Defying investor opposition, British Sky Broadcasting Group PLC said Monday it had appointed James Murdoch, younger son of media mogul Rupert Murdoch, as the company’s new chief executive.
The board of the London-based satellite broadcaster confirmed that Murdoch, 30, would replace Tony Ball, who announced in September he was stepping down.
Rupert Murdoch’s News Corp. holds a 35.4 percent stake in BSkyB, and the senior Murdoch is chairman of the broadcaster.
Some shareholders opposed the younger Murdoch’s appointment, fearing it could compromise the firm’s independence.
Last week, the Association of British Insurers, which holds about a quarter of BSkyB shares, voiced concerns over the way the company was handling the appointment and about the role of non-executive directors in the process.
Since 1999 James Murdoch has headed News Corp.’s Asian pay-TV service, Star TV, which reported its first profit last year.
His elder brother Lachlan, 32, has long been viewed as heir apparent to his father’s media empire, which includes the New York Post and 20th Century Fox.
James Murdoch’s appointment comes as institutional shareholders in Britain are beginning to flex their muscle.

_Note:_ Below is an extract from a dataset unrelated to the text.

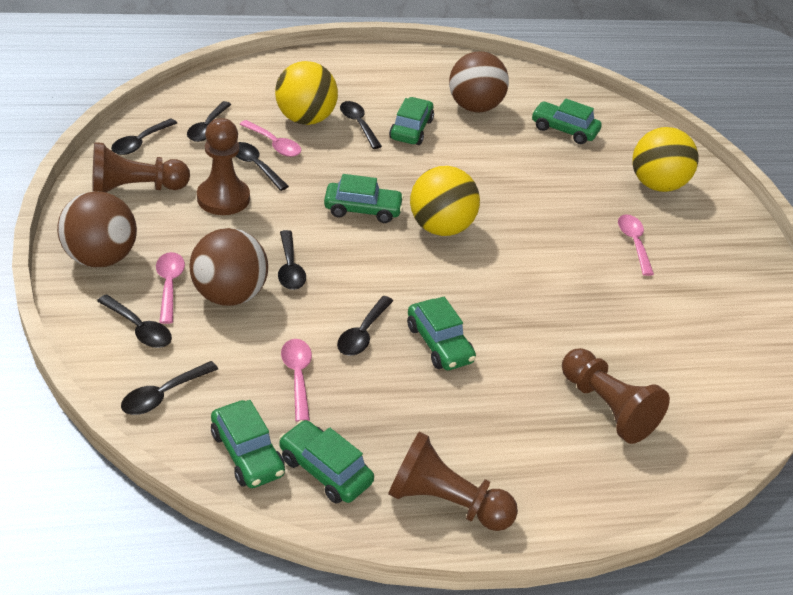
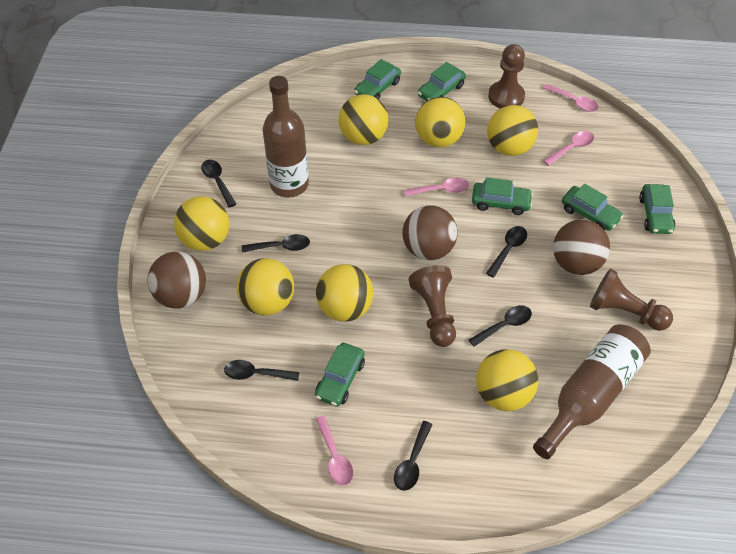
black spoon: [97,294,172,348] [111,118,177,155] [121,361,218,415] [187,101,232,142] [236,142,289,191] [278,230,306,290] [337,296,393,356] [340,101,382,149] = 8 -> [201,160,236,207] [224,360,299,381] [242,234,310,253] [394,421,433,491] [469,305,532,347] [486,226,527,278] = 6
brown bottle: none = 0 -> [262,76,309,197] [533,324,651,459] = 2
brown pawn: [92,142,190,192] [197,118,250,215] [388,432,518,531] [562,348,670,444] = 4 -> [409,265,456,347] [488,44,525,108] [590,269,673,331] = 3
yellow ball: [275,61,338,125] [410,166,480,236] [633,127,699,192] = 3 -> [174,196,229,251] [237,258,294,315] [316,264,373,322] [339,94,389,145] [415,97,466,147] [476,349,538,411] [487,105,538,156] = 7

Last month shareholder dissent forced broadcasters Granada and Carlton Communications to drop Michael Green as their choice to head ITV PLC, the new company being formed by their merger. They agreed an outside executive would be selected to head the new company.
The British government has urged institutional shareholders to take a more active role in running the companies they invest in.
Shareholders will have a chance to voice their displeasure at BSkyB’s annual general meeting on Nov. 14.
Ball is widely credited with turning the company around. In August the company announced its first full-year profit since it started digital operations in 1998.
The pay TV service has almost 7 million subscribers and holds exclusive rights to live broadcasts of English Premier League soccer matches.